O alívio veio no segundo seguinte. Os batimentos cardíacos estavam normais, mas a criança recusava-se a anunciar, da forma escandalosa como normalmente o fazemos todos nós, sua entrada no mundo. Era negra retinta. Uma pequena bola de carne e melanina criada com todo o afeto que uma mãe, solteira, com escolaridade precária e sem muito apoio familiar, conseguira despender em meio ao caos que se torna a vida de praticamente todas as mulheres negras cuja situação se assemelha a essa.

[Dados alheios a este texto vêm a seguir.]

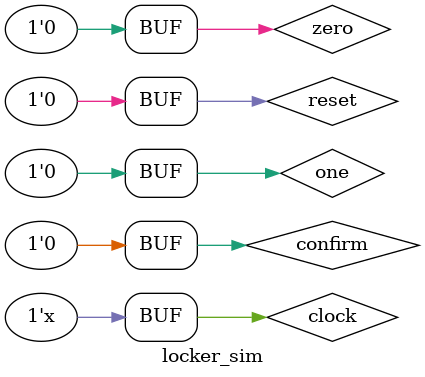
<source format=v>
`timescale 1ns / 1ps

module locker_sim;

    parameter PERIOD = 10;
    
    reg zero;
    reg one;
    reg confirm;
    reg clock;
    reg reset;
    wire [1:0]unlock;
    wire [11:0] count_sum;
    
    initial
        begin
        zero = 0;
        one = 0;
        clock = 0;
        confirm = 0;
        reset = 0;
        #50000000 one = 1;
        #50000000 one = 0;
        #50000000 one = 1;
        #50000000 one = 0;
        #50000000 zero = 1;
        #50000000 zero = 0;
        #50000000 zero = 1;
        #50000000 zero = 0;
        #30000000 confirm = 1;
        #30000000 confirm = 0;
        end
        
    always #(PERIOD/2) clock = ~clock;
    
    locker uut( .zero_key(zero), .one_key(one), .confirm_key(confirm), .clock(clock), .led(unlock), .reset_key(reset), .key_count_sum(count_sum),.seg0(), .seg1(), .seg_ctrl0(), .seg_ctrl1());
    
endmodule

</source>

Em seus primeiros anos de vida, crescera e fora criada pela mãe na comunidade do Jacaré, na Zona Norte do sempre infernal, e quase nunca invernal, Rio de Janeiro. Naqueles primeiros anos o calor parecia penetrar as paredes de tijolos desnudos de sua pequena casa. Sua primeira lembrança era exatamente essa: do suor escorrendo pelas suas têmporas naqueles verões que se estendiam até Julho para recomeçarem em Setembro. A segunda, quase colada e indissociável da primeira, era a palavra crise. Dizia-se naquele tempo que qualquer criança carioca aprendia a dizer calor e crise antes mesmo de poder falar mãe,

Lembrava-se que, na escola municipal na qual estudara houve, certa vez, um daqueles trabalhos mais toscos de colagem com jornais antigos, provavelmente, em que os alunos deveriam fazer um texto através de colagens com as palavras recortadas. Não teria ali muito mais do que 7 ou 8 anos, pois sabe Deus a idade em que essas crianças se alfabetizavam nessas escolas, mas tinha a certeza de que todos os textos, de todas as crianças, tinham a palavra crise. Obviamente, a utilização era equivocada. Pode-se imaginar o que dali surgia; "o natal é crise", "o mercado gosta crise", "a crise é o coelhinho da páscoa" e alguns outros absurdos.

De todo modo, eram sintomas de um tempo muito nosso. Aquela época foi cortada pelo signo da crise. Talvez seja exagerado tudo o que disse até aqui. É possível que as crianças não tenham colado a palavra crise e realmente tenham se restringido mesmo ao Papai Noel ou a Fada do Dente. De qualquer forma, muito nova, Maria desenvolveu a percepção de que aquele mundo não seria fácil para ela.

Um pouco mais crescida tomou ciência do que a crise, mais do que o calor, significava para alguém que morava aonde ela morava. Aqui, como quem conta histórias, e que é aquilo que sou, só posso utilizar a imaginação. Devem ter sido tempos difíceis para as pessoas com a pele negra. Eu nunca o soube, posto que sempre estive do outro lado. Mas a consciência dessa realidade, isso nós a temos sempre. Vimos tudo se tornar escasso e, na medida em que vinha a escassez, recrudescia ainda mais a percepção de que era necessário achar um culpado para aquilo. O peso dessa culpa vinha em lufadas de ódio gratuito; branco.

Ela se lembrava que antes das colagens, na escola ou na rua, estranhos ou mesmo conhecidos, já haviam falado do cabelo ruim, do seu cheiro forte, que era preguiçosa, burra e, da primeira vez que a memória não a trai, abandonando-a no compromisso da fidelidade aos fatos, quando o patrão de sua mãe mencionara, sob o pretexto de preservar seu filho, que "não era adequado eles brincarem juntos porque a criança poderia ter piolhos."

E pensar que o futuro já foi entendido como uma temporalidade histórica na qual esperávamos por algo melhor... A verdade é que pra Maria, pra sua mãe e pra todo o resto daquela gente, nunca fora um direito ter direitos. Aquela criança desde cedo crescera sabendo que a realidade não apenas seria dura, mas também injusta.

E ademais, quem pode viver sem ter o direito de sonhar? Quem pode ser eternamente escravo do presente e permanecer humano aos olhos de si e do outro? Como pudemos fazer isso?